Dataset entries:
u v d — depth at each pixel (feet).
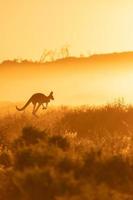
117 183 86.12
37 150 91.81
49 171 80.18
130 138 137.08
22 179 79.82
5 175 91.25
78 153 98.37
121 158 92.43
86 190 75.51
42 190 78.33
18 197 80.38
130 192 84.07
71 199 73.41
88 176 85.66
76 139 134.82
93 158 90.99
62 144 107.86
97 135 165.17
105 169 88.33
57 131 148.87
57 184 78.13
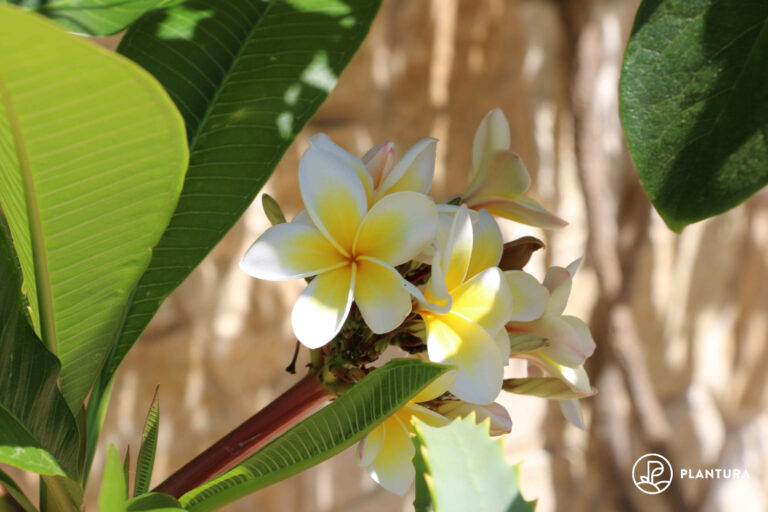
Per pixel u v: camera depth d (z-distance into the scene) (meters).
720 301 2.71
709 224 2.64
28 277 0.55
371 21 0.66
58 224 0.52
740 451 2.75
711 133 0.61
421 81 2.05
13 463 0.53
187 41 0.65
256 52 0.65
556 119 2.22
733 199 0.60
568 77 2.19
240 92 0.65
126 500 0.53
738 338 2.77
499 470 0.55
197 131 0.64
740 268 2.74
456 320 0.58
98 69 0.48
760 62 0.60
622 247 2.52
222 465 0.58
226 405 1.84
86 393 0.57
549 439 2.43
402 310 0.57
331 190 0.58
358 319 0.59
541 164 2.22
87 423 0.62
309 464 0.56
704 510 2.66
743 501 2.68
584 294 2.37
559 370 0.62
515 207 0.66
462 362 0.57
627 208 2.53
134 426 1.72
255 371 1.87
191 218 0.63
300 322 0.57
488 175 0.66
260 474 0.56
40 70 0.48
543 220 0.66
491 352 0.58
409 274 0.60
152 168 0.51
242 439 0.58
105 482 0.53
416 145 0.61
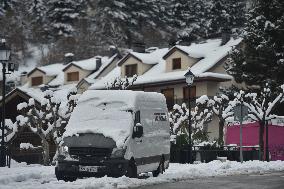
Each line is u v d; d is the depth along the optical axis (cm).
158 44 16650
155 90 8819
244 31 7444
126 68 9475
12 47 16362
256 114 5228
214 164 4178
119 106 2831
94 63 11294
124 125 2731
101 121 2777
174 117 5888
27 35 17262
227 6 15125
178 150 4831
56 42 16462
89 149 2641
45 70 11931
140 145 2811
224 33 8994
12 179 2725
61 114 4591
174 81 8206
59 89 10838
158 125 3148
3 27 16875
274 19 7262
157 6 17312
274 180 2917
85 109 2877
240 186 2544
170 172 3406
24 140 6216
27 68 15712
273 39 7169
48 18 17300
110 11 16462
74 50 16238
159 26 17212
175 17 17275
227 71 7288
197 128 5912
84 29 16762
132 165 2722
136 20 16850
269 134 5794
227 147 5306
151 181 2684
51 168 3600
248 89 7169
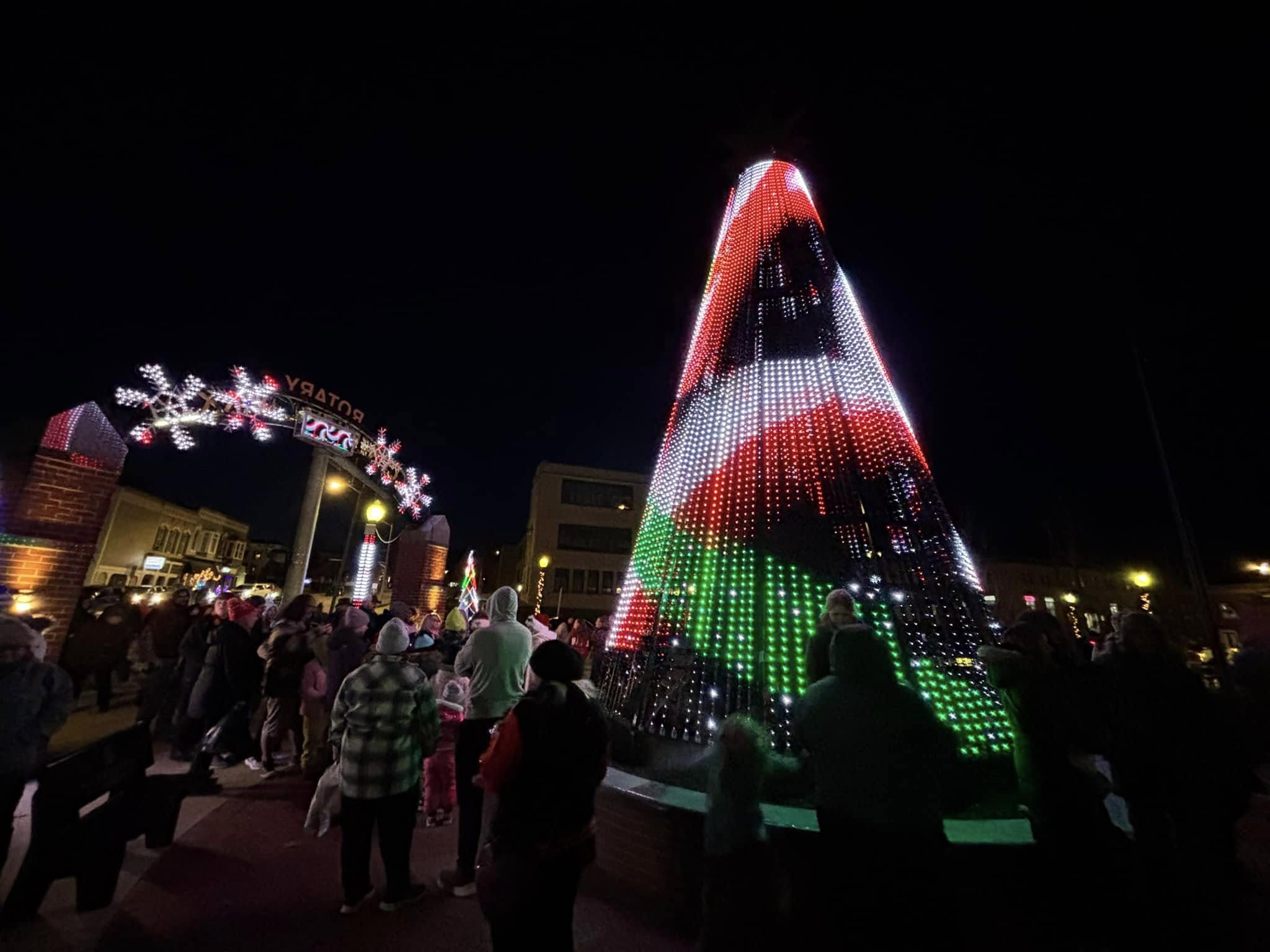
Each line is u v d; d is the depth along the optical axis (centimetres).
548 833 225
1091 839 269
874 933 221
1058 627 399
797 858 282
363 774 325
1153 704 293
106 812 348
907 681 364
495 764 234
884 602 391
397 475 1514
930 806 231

What the exercise asks:
Your reply should consist of the data, transcribed exactly, and should hold no pictures.

Completed exercise:
u v d — depth at each pixel (feet).
117 183 86.12
37 150 91.81
49 171 80.18
130 138 137.08
22 179 79.82
5 175 91.25
78 153 98.37
121 158 92.43
86 190 75.51
42 190 78.33
18 197 80.38
130 192 84.07
71 199 73.41
88 176 85.66
76 139 134.82
93 158 90.99
62 144 107.86
97 135 165.17
105 169 88.33
57 131 148.87
57 184 78.13
Per pixel u v: camera depth d (z-distance into the scene) (meters).
720 301 2.71
709 224 2.64
28 277 0.55
371 21 0.66
58 224 0.52
740 451 2.75
711 133 0.61
421 81 2.05
13 463 0.53
187 41 0.65
256 52 0.65
556 119 2.22
733 199 0.60
568 77 2.19
240 92 0.65
126 500 0.53
738 338 2.77
499 470 0.55
197 131 0.64
740 268 2.74
456 320 0.58
98 69 0.48
760 62 0.60
622 247 2.52
222 465 0.58
226 405 1.84
86 393 0.57
549 439 2.43
402 310 0.57
331 190 0.58
358 319 0.59
541 164 2.22
87 423 0.62
309 464 0.56
704 510 2.66
743 501 2.68
584 294 2.37
559 370 0.62
515 207 0.66
462 362 0.57
627 208 2.53
134 426 1.72
255 371 1.87
191 218 0.63
300 322 0.57
488 175 0.66
260 474 0.56
40 70 0.48
543 220 0.66
491 352 0.58
409 274 0.60
152 168 0.51
242 439 0.58
105 482 0.53
416 145 0.61
Each line is u v d; d is the depth along the optical axis (cm).
158 44 16650
155 90 8819
244 31 7444
126 68 9475
12 47 16362
256 114 5228
214 164 4178
119 106 2831
94 63 11294
124 125 2731
101 121 2777
174 117 5888
27 35 17262
227 6 15125
178 150 4831
56 42 16462
89 149 2641
45 70 11931
140 145 2811
224 33 8994
12 179 2725
61 114 4591
174 81 8206
59 89 10838
158 125 3148
3 27 16875
274 19 7262
157 6 17312
274 180 2917
85 109 2877
240 186 2544
170 172 3406
24 140 6216
27 68 15712
273 39 7169
48 18 17300
110 11 16462
74 50 16238
159 26 17212
175 17 17275
227 71 7288
197 128 5912
84 29 16762
132 165 2722
136 20 16850
269 134 5794
227 147 5306
151 181 2684
51 168 3600
248 89 7169
Each line is u v d; d is the depth along the optical axis (centimetres).
548 833 225
1091 839 269
874 933 221
1058 627 399
797 858 282
363 774 325
1153 704 293
106 812 348
907 681 364
495 764 234
884 602 391
397 475 1514
930 806 231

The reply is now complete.